Activity ::
Where a line holds the word "Remainder", count it, then give only the total for the entries below.

(Stored data entries)

BEGIN

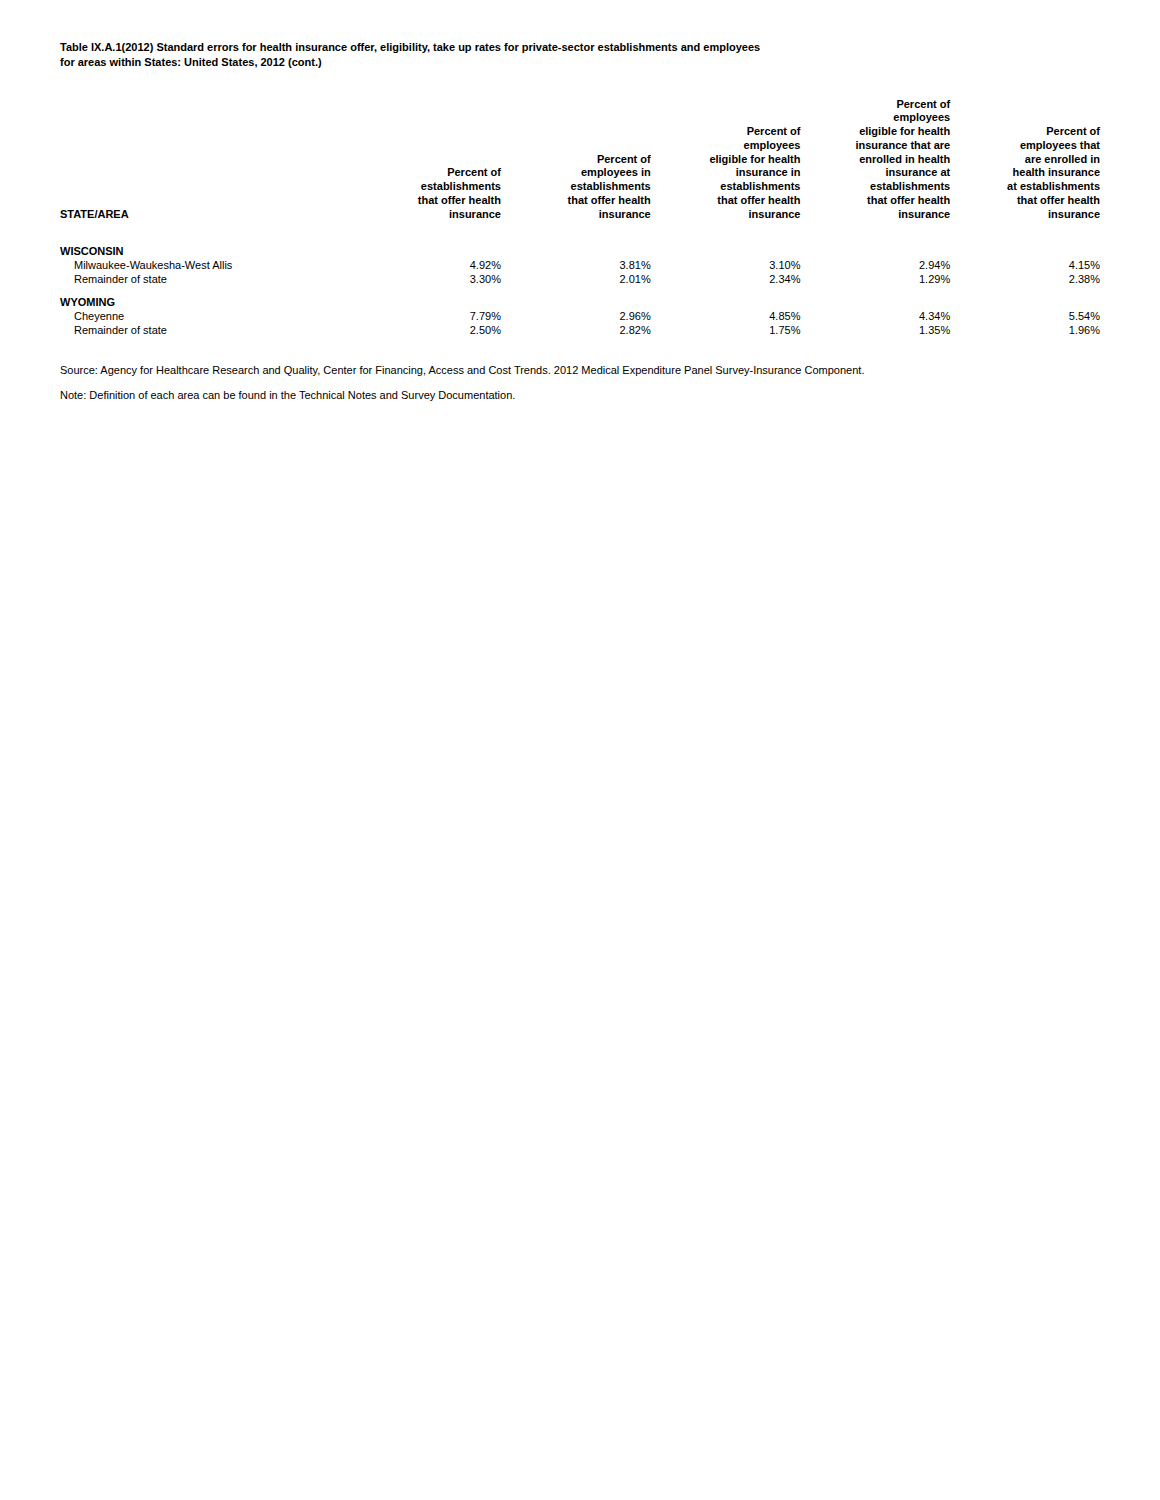Table IX.A.1(2012) Standard errors for health insurance offer, eligibility, take up rates for private-sector establishments and employees
for areas within States: United States, 2012 (cont.)
| STATE/AREA | Percent of establishments that offer health insurance | Percent of employees in establishments that offer health insurance | Percent of employees eligible for health insurance in establishments that offer health insurance | Percent of employees eligible for health insurance that are enrolled in health insurance at establishments that offer health insurance | Percent of employees that are enrolled in health insurance at establishments that offer health insurance |
| --- | --- | --- | --- | --- | --- |
| WISCONSIN | | | | | |
| Milwaukee-Waukesha-West Allis | 4.92% | 3.81% | 3.10% | 2.94% | 4.15% |
| Remainder of state | 3.30% | 2.01% | 2.34% | 1.29% | 2.38% |
| WYOMING | | | | | |
| Cheyenne | 7.79% | 2.96% | 4.85% | 4.34% | 5.54% |
| Remainder of state | 2.50% | 2.82% | 1.75% | 1.35% | 1.96% |
Source: Agency for Healthcare Research and Quality, Center for Financing, Access and Cost Trends. 2012 Medical Expenditure Panel Survey-Insurance Component.
Note: Definition of each area can be found in the Technical Notes and Survey Documentation.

END

Result ::
2